Getty Images / David Ramos / sport.es / Robert Lewandowski / fragment artykułu z sport.es

Hiszpanie przeanalizowali początek sezonu Lewandowskiego. Wysnuli zaskakujący wniosek

Szymon Michalski

Utarło się, że początek tegorocznego sezonu w wykonaniu Roberta Lewandowskiego nie był udany. Co innego pokazują jednak liczby, które pod lupę wzięły hiszpańskie media.

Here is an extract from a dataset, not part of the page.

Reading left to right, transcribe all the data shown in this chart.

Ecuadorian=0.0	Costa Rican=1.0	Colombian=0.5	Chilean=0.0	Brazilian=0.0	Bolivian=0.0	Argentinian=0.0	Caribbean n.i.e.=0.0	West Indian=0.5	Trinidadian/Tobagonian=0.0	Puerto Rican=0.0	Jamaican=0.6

Na początku nowego sezonu Robert Lewandowski częściej był krytykowany niż chwalony za swoją grę. Wielu fanów i ekspertów wytykało polskiemu napastnikowi, że do jego najlepszej dyspozycji sporo mu jeszcze brakuje.

Tymczasem okazuje się jednak, że po przeanalizowaniu szczegółowych liczb dziennikarze portalu sport.es doszli do wniosku, że w przypadku Roberta Lewandowskiego nie ma mowy o żadnym kryzysie.

Hiszpanie są zdania, że polski napastnik ma za sobą bardzo dobry początek sezonu. Dowód? W sumie Lewandowski wystąpił w sześciu meczach FC Barcelony (pięć w La Lidze i jeden w Lidze Mistrzów), w których zdobył łącznie cztery gole i zanotował cztery asysty.

ZOBACZ WIDEO: Zdecydowany komentarz po wyborze Probierza. "Jeden z najlepszych polskich trenerów" 

W przypadku kapitana reprezentacji Polski można mówić o przemianie, ponieważ 35-latek potrzebował aż 251 minut, by strzelić pierwszego gola w sezonie. Jak już jednak przełamał niemoc strzelecką, to lawina zdobytych bramek i asyst ruszyła.

Hiszpańscy dziennikarze wyliczyli, że Lewandowski uczestniczył w ośmiu z osiemnastu bramek (44,4 proc.), które FC Barcelona zdobyła w pierwszych sześciu meczach sezonu. Ponadto razem z Ferranem Torresem Polak jest najskuteczniejszym zawodnikiem Dumy Katalonii.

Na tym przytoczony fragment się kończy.